As may be imagined, there were some comic incidents. A rather distinguished man had been summoned by the Premier to discuss with the President his assumption of one of the cabinet portfolios. A Chinese friend of mine who had just heard of the restoration saw him at the hotel about ten o'clock in the morning. On being asked what was his errand in Peking, the distinguished personage stated confidentially that he was awaiting a carriage to take him to the President's palace. "There is no President," he was told. "This is now an Empire; the Emperor was enthroned at four o'clock this morning." The great man's astonishment was amusing.

As the military chiefs were deceived on the preceding night, so Peking was deceived for one day. As the news spread, the population showed an almost joyous excitement. Everywhere the yellow dragon flags appeared, soon the entire city took on a festive appearance. Revived memories of past splendour seemingly made the population of Peking imperialist to a man. But the height of this movement was reached as early as the morning of the 2nd of July.

I had avoided receiving General Chang Hsun. Mr. Liang Tung-yen came to assume office as Minister for Foreign Affairs; I also abstained from seeing him, as well as the rest of General Chang's ministers, asking Doctor Tenney to talk with those who presented themselves. Mr. Liang had always been an imperialist, and was in high spirits, believing that at last China was saved. He had been led to believe that the foreign diplomats would readily recognize the restoration.

Strong doubts as to the character of the movement became manifest on Monday, the 2nd of July. Tuan Chi-jui did not figure in the Imperial official lists. When asked about this, Chang Hsun declared that General Tuan was unimportant, having no troops under his command. But Liang Chi-chao had been playing cards with friends at about 2 A.M. on the fateful night, when the news was telephoned to Tientsin. Liang immediately went to General Tuan's residence, where the latter was similarly engaged at cards. General Tuan, who was thoroughly weary of public affairs, was difficult to rouse; he begged to be spared the trouble of thinking of what might be occurring in Peking. More details came in, and it became apparent what a thoroughly one-man affair the movement was. Then Tuan roused himself.
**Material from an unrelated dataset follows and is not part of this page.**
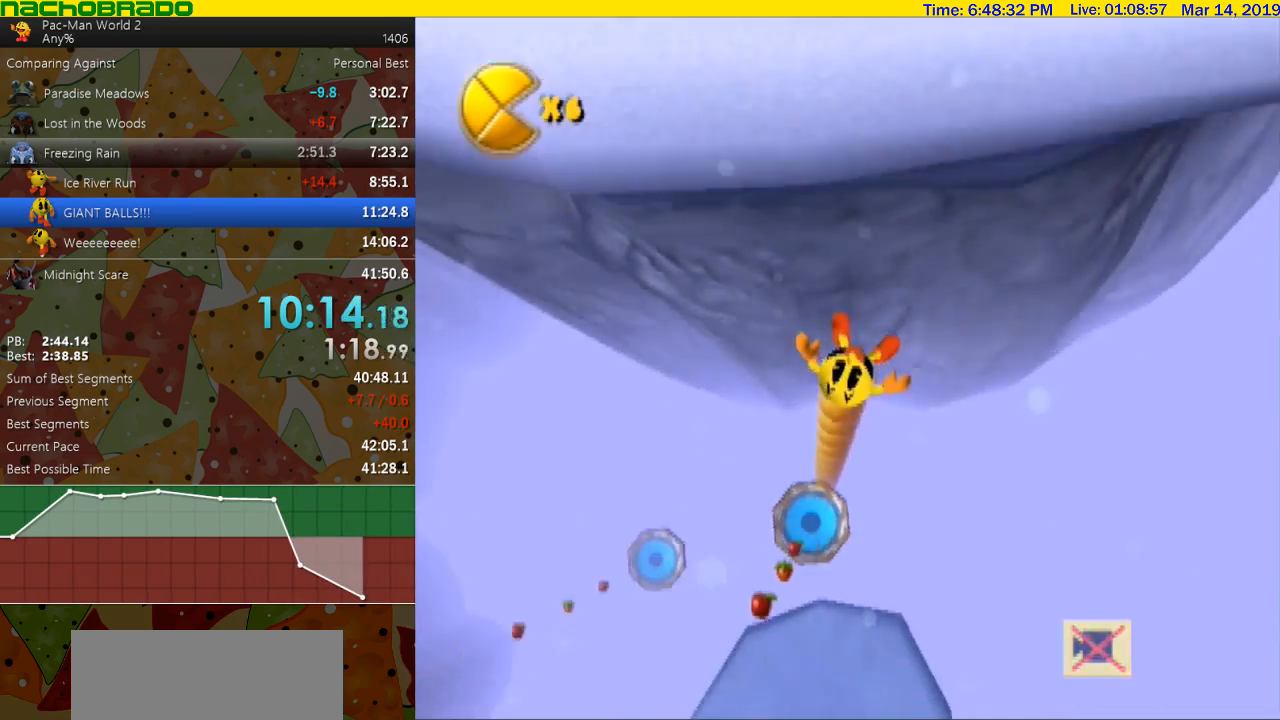
{"dt_ms": 500, "buttons": [], "left_stick": "up-right", "right_stick": "center", "events": [[267, "A", "down"], [367, "A", "up"]]}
Tuan was at that time actually only a private citizen, without authority or command. But I learned later that Liang Chi-chao had gone to Japanese friends for funds to enlist the military against the Imperial movement, and he got 1,000,000 yen as a loan to himself and General Tuan for this purpose. It was to be treated as a government loan upon restoration of normal conditions.

The two proceeded on Tuesday to Machang, where the Eighth Division had been encamped since the attempt to overawe President Li Yuan-hung. General Tuan, it was stated, felt nervous as to the outcome of his venture, but he called the commanders, declaring that he had always been opposed to a restoration of the monarchy, and that it was now being attempted by a single general. To resist this act he proposed to take command of the republican troops.

General Tuan was at once recognized as commander-in-chief. President Li, on his part, did not yield to the importunities of Chang Hsun. He gave out an absolute denial of the statement that he favoured the restoration. After issuing a mandate that turned over the Presidential powers to the Vice-President and appointed General Tuan Chi-jui Premier and Commander-in-Chief, he took refuge in the Legation Quarter. I sent a personal representative to General Tuan at Tientsin, who declared that he already had complete control of the military situation and could finish Chang Hsun inside of ten days.

As hostilities threatened in and around Peking, and as the danger of looting was always present, I discussed the precautions to be taken with several of my colleagues, and agreed with the Japanese minister that we would each bring a company of reinforcements from Tientsin. Meanwhile, the movements of Tuan's troops began. To hinder their advance, Chang Hsun's men broke the railway at a point about one third of the way from Peking to Tientsin.

Certain members of the diplomatic corps urged that we give notice that no fighting should take place on or near the railways. As we had made no objection to the bringing in of Chang Hsun's troops and to their being stationed in Peking and along the railway, I took the position that we were not justified in objecting to the troops of the government to which we were accredited taking necessary action against Chang Hsun. We might, however, insist upon the right of keeping the railway open. This met with approval. On the 5th of July a demand was made upon the belligerent generals that the railway must be kept open, and that at least one train be allowed to pass in each direction every day.

The damaged line was reconstructed, and on July 6th, the American infantry arrived in Peking; on the 7th, the first trains travelled between Peking and Tientsin—one train actually passing between the armies during a battle. Fighting went on during these days between the troops of General Tuan, directly commanded by General Tuan Chi-kwei, and Chang Hsun's forces; there was much firing but small loss of life, and the latter's forces were finally driven back toward Peking. The troops of General Tsao Kun also advanced upon Peking from the west.